氷川萌生應道:“是的,沒有錯,就是第一個發現遺體的人,同時最先被懷疑的屋田誠人。不過,案發的當天,他為了參加大學的考試,住在東京的飯店里,所以嫌疑很快就被洗清了。”
服部平次聞言比出了一個“1”的手勢:“那我問你一個問題,這個誠人先生現在在哪里?因為是他寄信給我,說他發現工藤的推理錯誤,請我帶工藤過來這里,自己卻突然失蹤,這是怎么回事?”
氷川萌生一臉凝重的說道:“誠人他根本不是失蹤,我覺得誠人他,很可能已經遇害了。”
“啊!”服部平次聞言又是一驚“你說什么?!”
毛利小五郎也連追問道:“這是怎么回事?”
氷川萌生雙手握拳說道:“雖然村里的人,大家都說他是自己跑到東京打工生活的,可是他好歹也是這個家的養子,繼承了不少的遺產。”
毛利小五郎聞言立馬有了猜想“那么可能是有人想要搶走那些遺產,對他下毒手。”
氷川萌生點頭一臉擔憂的說道:“沒錯,要不然以誠人的個性,絕對不可能這半年來都毫無音訊,而……而且殺害他的,也許是森林里的……”像是突然意識到自己說了什么,氷川萌生連忙住了嘴。
毛利蘭見氷川萌生這反應下意識的問道:“森林里的?什么?”
氷川萌生卻沒有開口回答。
服部平次看著她皺著眉問道:“那么到底是誰?為什么目的寄了那樣的信給我呢?工藤推理的錯誤,又是什么呢?”
這時又有一個女人從樓梯上走了下來,一邊下樓一邊說道:“日原前村長逼迫一家人自殺的動機,是被醫生診斷出癌癥,所以自暴自棄的緣故。一年前,工藤新一公布的這個真相,就是問題的所在。”
服部平次看著對方直接問道:“你是誰?“
對方做了自我介紹“我是東都新聞的記者河內深里,真是不好意思,因為門沒鎖所以我就自己進來了。”
青木松看向河內深里,這位有些上年紀的女士給人的感覺并不好,有點陰森森的感覺。有點像剛剛登場時候的森敦士,瞧著很像是壞人。
“那么,是哪里有問題呢?”服部平次看向他問道。
河內深里見服部平次問起來,也沒保密意識,直接說道:“第二天那間醫院的護士不小心說溜了嘴,雖然是癌癥,卻是良性的腫瘤,在聽到動手術就可以恢復之后,前村長還非常高興的樣子。
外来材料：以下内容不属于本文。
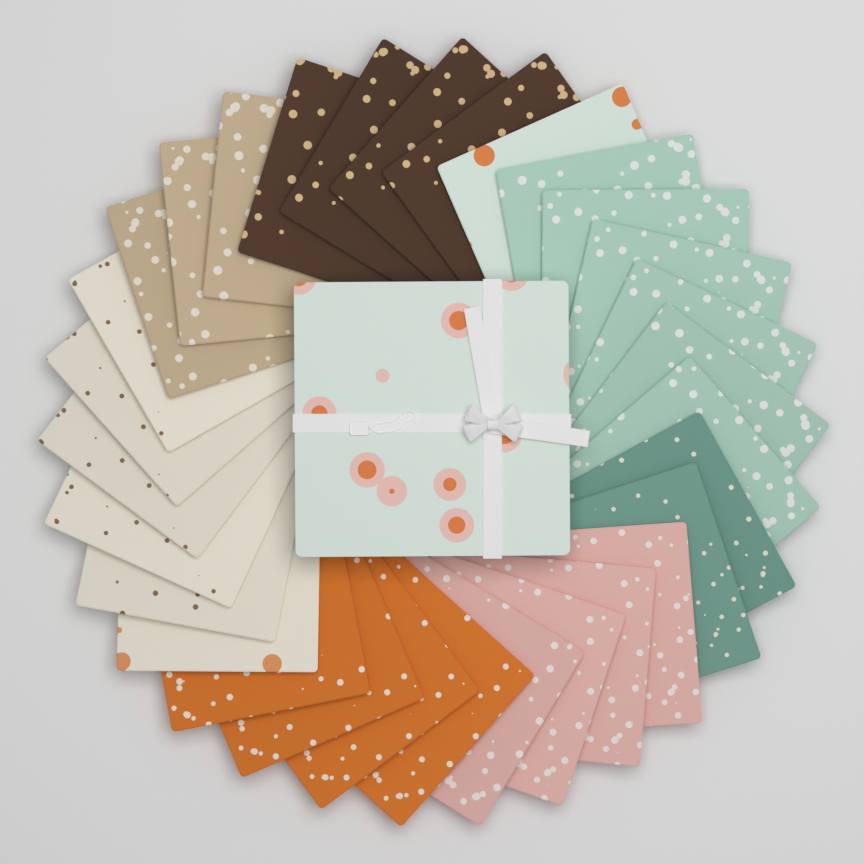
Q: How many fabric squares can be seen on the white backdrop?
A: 30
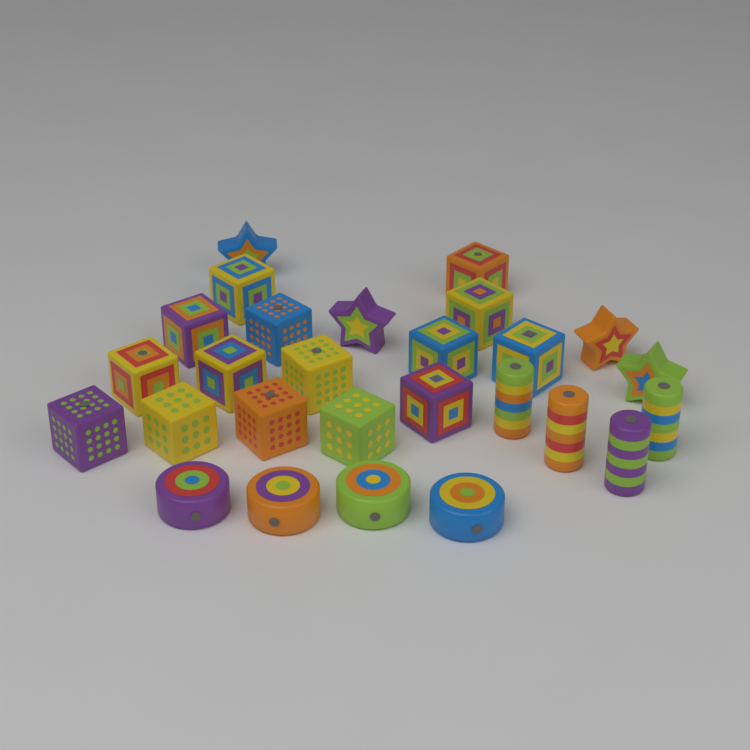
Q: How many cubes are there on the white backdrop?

”
“你說什么?!”服部平次大驚過后,看向旁邊一臉茫然的“工藤新一”,上前使勁搖晃著他:“工藤,這是怎么回事?你解釋一下!喂,工藤!”
“工藤新一”被服部平次搖了幾下后,突然捂著額頭,虛弱的說道:“我……我不知道,我現在什么也不知道……”
服部平次見狀有些擔憂的看著他“工藤……”
【新一……】毛利蘭看見這一幕心情莫名不安和煩躁,還有……不知所措。
新一變成了柯南,可記憶還是在的,柯南也還是愛著她的。
但現在,柯南變回了新一,卻失憶了,不記得她了,更不要說……
毛利小五郎卻一敲手掌:“原來如此,我終于明白了,到底為什么這個村的村民,都那么厭惡這個偵探小子了。”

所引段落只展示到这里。